Text START
On the Front Lines: Advocating for the Future of H-2B

This season, I had the privilege of doing something many of us in this industry seldom get to do: take the challenges our clients face directly to the people who have the power to change them. In May, members of our H-2B leadership team made two trips to Washington, D.C., joining the National Association of Landscape Professionals (NALP) on May 5th and the Seasonal Employment Alliance (SEA) on May 19th, to advocate for a piece of legislative language that could fundamentally reshape how compliant, long-tenured H-2B employers experience this program.

That language is the Certified Seasonal Employer (CSE) designation, and it cannot come soon enough.

“We were there to carry the real-world weight of this season’s challenges directly to the people who can effectuate real change.”

A Season That Cannot Be Forgotten

Let’s be direct about what happened this year. The first-half H-2B cap was exhausted on September 12th. That left employers with start dates after early November in complete limbo for more than four months; no cap relief, no certainty, no ability to plan, and arguably most importantly, no idea of when relief might come.

A government shutdown on October 1st compounded the damage, creating significant backlogs for both Prevailing Wage determinations and ETA-9142 processing. Then came the April 1st filing period: over 10,000 applications submitted representing more than 160,000 positions, for a cap that guarantees only 33,000 visas. For employers who drew unfavorable lottery positions or found themselves buried in DOL processing delays, the season was simply gone.
Text END
_Required tasks_.
**1)** Do the following statements agree with the H-2B article? Answer each with yes or no and quote the deciding words. (a) The first-half H-2B cap ran out on September 12th. (b) Both trips to Washington, D.C. took place in April. (c) The April 1st filing period drew fewer than 10,000 applications.
**2)** Could you continue the H-2B article, beginning right after its final sentence?
The listing is separate material and has no connection to the H-2B article.
Data segment START
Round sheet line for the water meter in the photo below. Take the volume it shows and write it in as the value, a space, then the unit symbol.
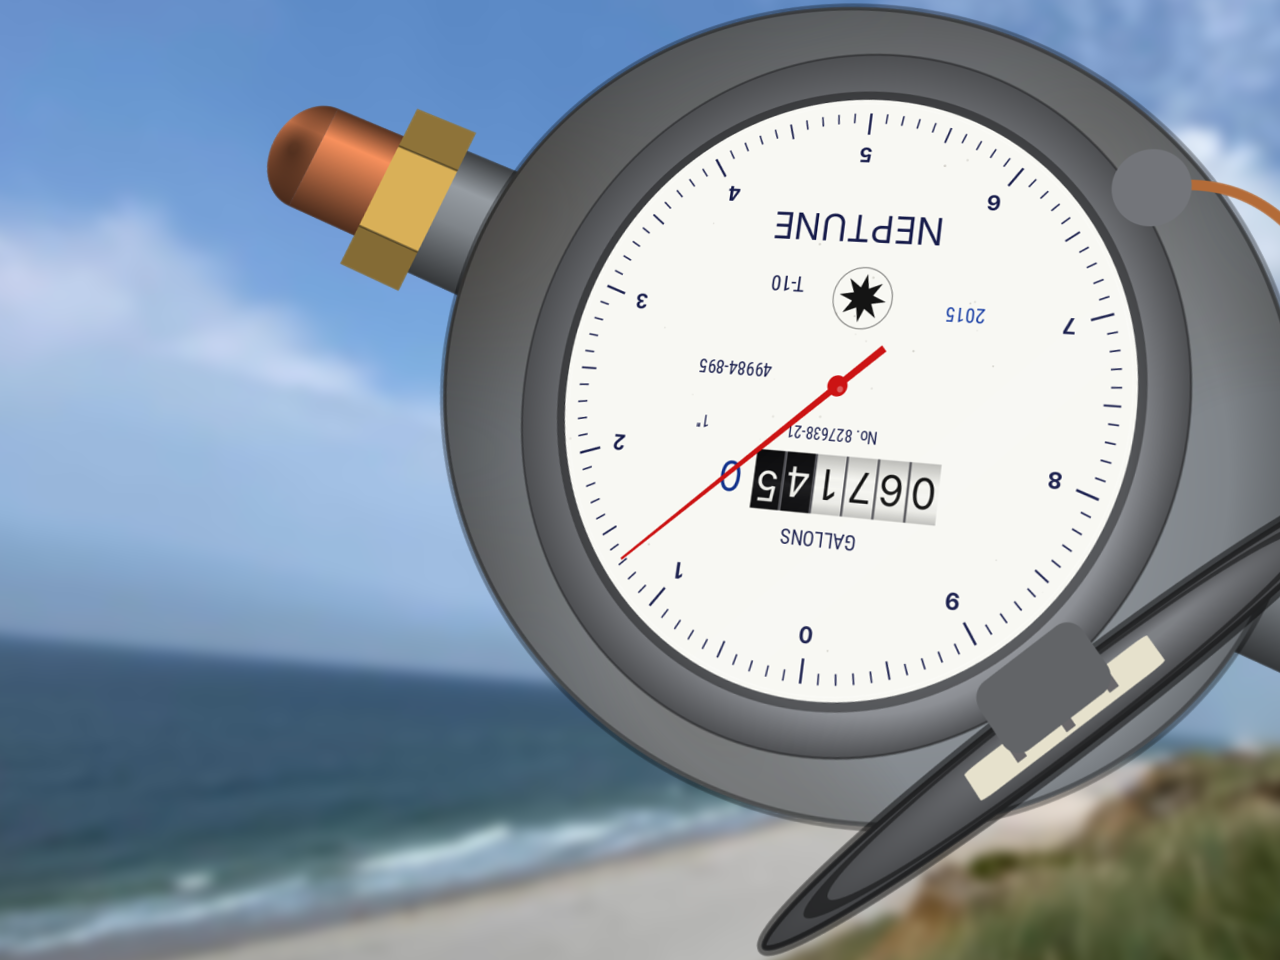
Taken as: 671451.3 gal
Data segment END
_Outputs in order_.
**1)**
(a) Yes: "The first-half H-2B cap was exhausted on September 12th."
(b) No: "In May, members of our H-2B leadership team made two trips to Washington, D.C."
(c) No: "over 10,000 applications submitted representing more than 160,000 positions"

**2)**
When relief finally came on January 30th, it arrived with atypical strings attached: employers with start dates prior to January 1st were excluded entirely, and those with dates through March 31st were forced into a lottery that left many of them with nothing, and employers with April start dates only had a 44-day window to file for cap relief.

The human and economic cost of these failures is real:

  • Landscaping companies forced to turn away contracts they’d already committed to
  • Golf courses and resorts unable to staff for peak season
  • Small businesses watching years of program compliance count for nothing in a lottery
  • Workers and families dependent on program left without answers

Why the CSE Designation Changes Everything

The Certified Seasonal Employer designation is not a workaround or a giveaway. It is a targeted, earned exemption for businesses that have demonstrated years of program integrity. Under the proposed language, employers who were certified for the last five consecutive fiscal years would have their highest certified worker count exempted from the annual numerical cap.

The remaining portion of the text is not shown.